At that time, the group's goals were clear: To create a sustainability plan for the town, convincing other town boards and committees to incorporate elements of the plan into their own activities, setting and meeting targets and milestones and keeping track of the commission's success in helping the town become more self sustaining.
The ultimate purpose of the commission was to help the town save money by conserving energy and using locally made or grown products, providing a clean environment, creating a vibrant local economy, and educating youngsters in "how to live sustainably in a finite world."
However, since then, many residents have suspected that the group's goals have widened beyond its original mandate.
For that reason, said Chairman Michael Roberts at the commission's meeting Tuesday night, a redefinition of the group's mission statement was important to reassure residents that members were doing what they could to make their intentions as clear as possible.
Roberts acknowledged that the commission was compelled to make the move following comments by some residents at recent
Some resident have also voiced disagreement with the prominent role given to the Sustainability Commission in the Master Plan updating process with representation on all of the associated advisory groups.
Tuesday night, Roberts offered a more pithy redefinition that was ultimately rejected by his colleagues in favor of a retooling of the existing definition.
"I found a definition that makes a lot of sense," said Roberts . "It's not a complicated definition that I think everyone can get behind: 'Living like the future matters.'"
"I think it's important to have something short, tight and simple to remember," said Roberts, "because looking around, there is so much confusion."
But when discussion began to stress the environmental aspects of sustainability including climate change and UN conferences on the subject, commissioner Carl Flowers returned the conversation closer to home.
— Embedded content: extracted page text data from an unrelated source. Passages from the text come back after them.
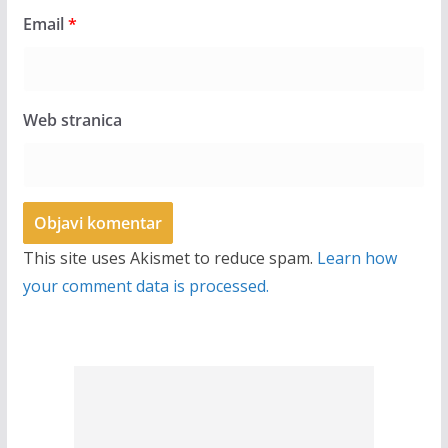
Email
*
Web stranica
This site uses Akismet to reduce spam.
Learn how
your comment data is processed.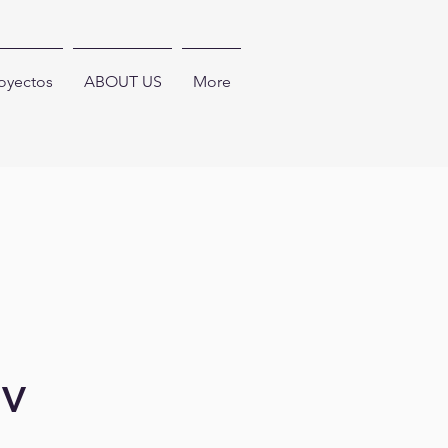
oyectos
ABOUT US
More
IV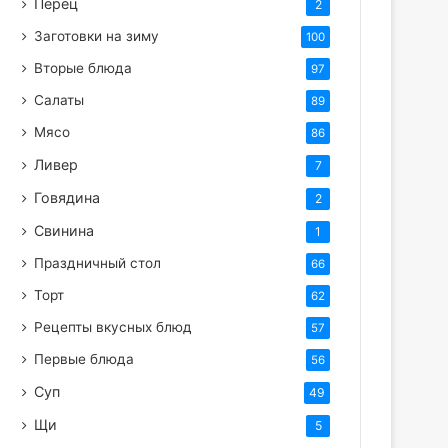
Перец
2
Заготовки на зиму
100
Вторые блюда
97
Салаты
89
Мясо
86
Ливер
7
Говядина
2
Свинина
1
Праздничный стол
66
Торт
62
Рецепты вкусных блюд
57
Первые блюда
56
Суп
49
Щи
5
He reminded members that the group is about other things too, such as the cost of making a decent living including the cost of education and housing.
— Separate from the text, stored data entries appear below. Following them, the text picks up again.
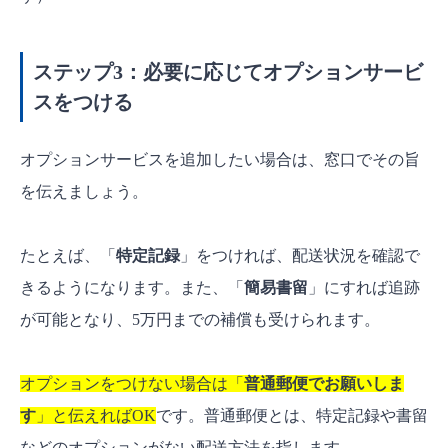
ステップ3：必要に応じてオプションサービ
スをつける
オプションサービスを追加したい場合は、窓口でその旨
を伝えましょう。
たとえば、「
特定記録
」をつければ、配送状況を確認で
きるようになります。また、「
簡易書留
」にすれば追跡
が可能となり、5万円までの補償も受けられます。
オプションをつけない場合は「
普通郵便でお願いしま
す
」と伝えればOK
です。普通郵便とは、特定記録や書留
などのオプションがない配送方法を指します。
"We're pricing a decent living out of existence," lamented Flowers.
Agreeing, Roberts observed, however, that confusion over what is meant, exactly, by sustainability, opens the way for others to exploit it as a vehicle for radical environmentalism.
"But what we're trying to do is balance environmentalism against ordinary people's lives," said Roberts. He noted that there is a new movement in sustainability circles emphasizing "positive psychology" and bringing a human dimension into the mix as opposed to approaching the issue only with raw data.
The new effort at emphasizing the human dimension of environmentalism includes something called a "happiness index," a measure on how people feel about adapting to changes needed to improve the environment.
What is needed is a new language that will resonate positively with people. The commission set itself a goal of coming up with just such key words.
In the meantime, the redefinition accepted by the commission will be a start, one that Roberts hopes will demonstrate to residents that members are working to bring as much clarity to their goals as they can.